JOSÉ VIDAL POLA GALÉ


Minha prisão se deve mais à atividade e à ligação na universidade do que no meio jornalístico. Era 1975, eu estava no terceiro ano. Eu não fazia os trabalhos, não por negligência: era mais porque a atividade do centro acadêmico me absorvia bastante. Nem sei se eu estava no centro acadêmico. Não, eu não estava mais no Centro Acadêmico. A gente tinha perdido a eleição. Fiz parte com o [Paulo] Markun de uma chapa que foi derrotada na eleição. E então aconteceu essa prisão. Fiquei umas três, quatro semanas preso. Mas havia uma reação do D. Paulo [Evaristo Arns, então arcebispo de São Paulo] que foi muito importante, porque ele denunciava as prisões, as torturas, enchia o saco do governador, o Paulo Egydio [Martins], para fazer pressão.

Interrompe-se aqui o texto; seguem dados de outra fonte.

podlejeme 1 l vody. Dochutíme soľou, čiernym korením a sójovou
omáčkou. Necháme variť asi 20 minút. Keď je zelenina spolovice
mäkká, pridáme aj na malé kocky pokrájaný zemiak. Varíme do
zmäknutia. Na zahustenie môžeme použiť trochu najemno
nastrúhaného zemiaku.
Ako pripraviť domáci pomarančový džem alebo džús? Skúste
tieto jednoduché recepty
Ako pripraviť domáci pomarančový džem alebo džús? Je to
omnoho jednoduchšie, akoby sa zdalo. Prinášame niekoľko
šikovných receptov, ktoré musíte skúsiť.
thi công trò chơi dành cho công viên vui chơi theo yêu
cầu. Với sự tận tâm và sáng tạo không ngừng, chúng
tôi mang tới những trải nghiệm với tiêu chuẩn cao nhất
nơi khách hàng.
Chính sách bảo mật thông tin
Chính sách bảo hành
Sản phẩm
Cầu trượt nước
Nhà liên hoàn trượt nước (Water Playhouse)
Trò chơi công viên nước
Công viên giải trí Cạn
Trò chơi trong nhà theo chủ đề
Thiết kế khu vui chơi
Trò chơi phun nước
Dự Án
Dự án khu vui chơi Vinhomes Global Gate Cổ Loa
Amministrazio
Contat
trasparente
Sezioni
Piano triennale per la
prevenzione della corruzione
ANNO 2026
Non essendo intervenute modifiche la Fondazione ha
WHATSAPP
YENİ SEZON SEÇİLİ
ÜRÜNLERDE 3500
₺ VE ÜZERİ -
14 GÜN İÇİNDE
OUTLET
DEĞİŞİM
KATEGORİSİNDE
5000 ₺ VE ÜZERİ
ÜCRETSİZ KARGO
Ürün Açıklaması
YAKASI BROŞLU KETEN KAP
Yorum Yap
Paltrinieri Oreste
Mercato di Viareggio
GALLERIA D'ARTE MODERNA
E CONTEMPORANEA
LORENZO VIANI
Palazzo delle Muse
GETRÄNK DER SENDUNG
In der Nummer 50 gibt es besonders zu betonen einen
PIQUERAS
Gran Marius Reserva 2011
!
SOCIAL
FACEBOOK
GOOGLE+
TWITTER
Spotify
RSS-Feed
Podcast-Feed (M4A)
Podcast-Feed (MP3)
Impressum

Eu fiquei numa cela com outros dois jornalistas, o Frederico Pessoa e o Luiz Paulo [Costa]. Lembro que o Luiz Paulo tinha um problema na coluna, ele levou tanta pancada que ficou inerte, no chão. Então, para tudo ele precisava ser ajudado: comer, ir ao banheiro… a gente que levava ele porque ele tinha perdido a movimentação. E a gente ficava conversando ali, baixinho, porque se subisse um pouco a voz eles iam lá e reprimiam. Eram dias intermináveis. Chegava o café da manhã, que era um café e uma rodela de pão sem nada, e água. E no almoço também um prato, um prato plástico, tudo junto ali. E a gente comia. E a gente conversou que era bom se exercitar, fazer ginástica, enfim, criar alguma atividade. De todos nós eles tiravam a roupas e davam um macacão. Um macacão verde escuro, e o macacão me apertava, porque ele tinha pouca altura, então eu tinha que tirar senão ficava uma coisa extremamente desconfortável. Falei isso, mas o cara não quis saber de trocar. Para dormir tinha que tirar a parte de cima.


O Davi Capistrano [Filho] estava preso também na época. Ele foi prefeito de Santos [1993-96], e ele é médico – era, já morreu. Mas ele foi algumas vezes na cela para ver como estava o Luiz Paulo. O guarda levava. Dava um remédio e conversava rapidamente. A cela era uma coisa pequena, um colchão no chão, aquela latrina portuguesa no chão, sem porta, sem nada. E a grade. O quartinho devia ter 2 metros 3. Ficávamos os três lá em colchões. Só o colchão, sem lençóis.


Num determinado dia [eles disseram]: ‘Vocês vão embora’. Nos levaram para pegar as coisas, botar a roupa, sapato, devolveram o relógio. Aí foi juntando todo mundo, todo mundo se reviu. Antes de ir embora, juntava todo mundo para escrever: tinha que ter um relatório, anotar o que fazia e o que não fazia, de próprio punho. E um dia todo mundo pegou as coisas e foi num camburão desses grandes, em que cabiam várias pessoas. Mas é tudo fechado, você não vê a rua de dentro do camburão. Fomos lá dentro, o [Luiz] Weis estava nessa viagem também, o Fred [Pessoa]. Mas a sensação de ir para o DOPS era a melhor possível, porque você deixava de ser um desaparecido para ser um preso. Ou seja, você já estava sob a responsabilidade do Estado. No DOI-Codi você não estava sob a responsabilidade de ninguém. Institucionalmente não existia aquilo. Então, a ida para o DOPS era um alívio para todos nós.